*TÂCHE À RÉALISER:* Transcrivez sans la moindre modification le passage de l'article sur les propriétaires olympiques qui va de « Des propriétaires français » à « extraordinaire et inoubliable. ».

*EXTRAIT CHOISI:*
* * *

Des propriétaires français comblés par leur aventure olympique

Il y a trois semaines déjà, l’équipe de France de saut d’obstacles a conquis une très belle médaille de bronze aux Jeux olympiques de Paris 2024. Au stade équestre éphémère de Versailles, le public a acclamé Simon Delestre, Olivier Perreau et Julien Épaillard, qui ont rempli l’objectif qui leur avait été fixé par la Fédération française d’équitation, mais aussi leurs excellents I Amelusina R 51, Dorai d’Aiguilly*GL events et Dubaï du Cèdre, sans lesquels cet exploit n’aurait jamais pu être accompli. En coulisses, Philippe Berthol, copropriétaire du premier nommé, et Sylvain Pitois, naisseur et copropriétaire de Dubaï, ont vécu une aventure extraordinaire et inoubliable.



“C’est dingue ce que nous venons de vivre”, admet d’emblée Sylvain Pitois, co-naisseur et copropriétaire, avec sa compagne Perrine Cateline, de Dubaï du Cèdre (SF, Baloubet du Rouet x Diamant de Semilly), l’exceptionnelle partenaire de Julien Épaillard. Il faut dire que le couple, déjà médaillé de bronze individuel des championnats d’Europe de Milan l’été dernier et deuxième de la finale de la Coupe du monde en avril, a brillamment contribué à la médaille de bronze de l’équipe de France il y a déjà trois semaines lors des Jeux olympiques de Paris 2024, à Versailles. Et il faut aussi rappeler que le Normand et la Selle Français de onze ans, également copropriété du cavalier, de son épouse Susana García Cereceda, de quelques amis espagnols du couple et de Laurent Guillet, sont passés à un cheveu, un crin de disputer la médaille d’or au barrage de la finale individuelle. Lors d’un parcours d’anthologie équestre, sur le tracé terriblement exigeant de quinze obstacles et dix-neuf efforts de Grégory Bodo et Santiago Varela Ullastres, la paire a cédé d’un rien sur le vertical 12b placé à la sortie du second double, ouvert par de gigantesques barres de Spa.

* * *

*ITEMS:*

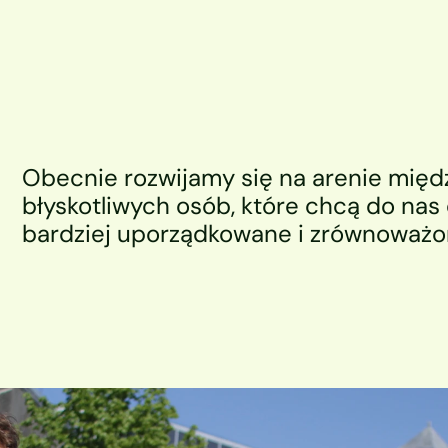
Obecnie rozwijamy się na arenie międ
błyskotliwych osób, które chcą do nas 
bardziej uporządkowane i zrównoważo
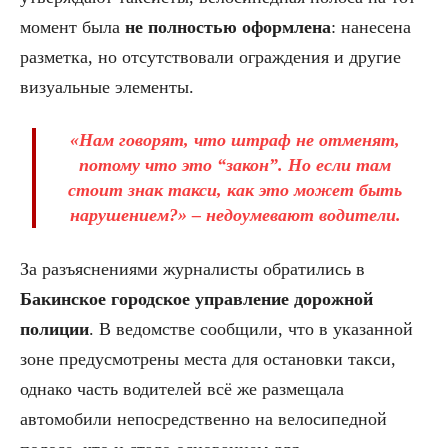
момент была
не полностью оформлена
: нанесена
разметка, но отсутствовали ограждения и другие
визуальные элементы.
«Нам говорят, что штраф не отменят,
потому что это “закон”. Но если там
стоит знак такси, как это может быть
нарушением?» – недоумевают водители.
За разъяснениями журналисты обратились в
Бакинское городское управление дорожной
полиции
. В ведомстве сообщили, что в указанной
зоне предусмотрены места для остановки такси,
однако часть водителей всё же размещала
автомобили непосредственно на велосипедной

* * *

*RÉSULTAT DE L'EXERCICE:*
Des propriétaires français comblés par leur aventure olympique

Il y a trois semaines déjà, l’équipe de France de saut d’obstacles a conquis une très belle médaille de bronze aux Jeux olympiques de Paris 2024. Au stade équestre éphémère de Versailles, le public a acclamé Simon Delestre, Olivier Perreau et Julien Épaillard, qui ont rempli l’objectif qui leur avait été fixé par la Fédération française d’équitation, mais aussi leurs excellents I Amelusina R 51, Dorai d’Aiguilly*GL events et Dubaï du Cèdre, sans lesquels cet exploit n’aurait jamais pu être accompli. En coulisses, Philippe Berthol, copropriétaire du premier nommé, et Sylvain Pitois, naisseur et copropriétaire de Dubaï, ont vécu une aventure extraordinaire et inoubliable.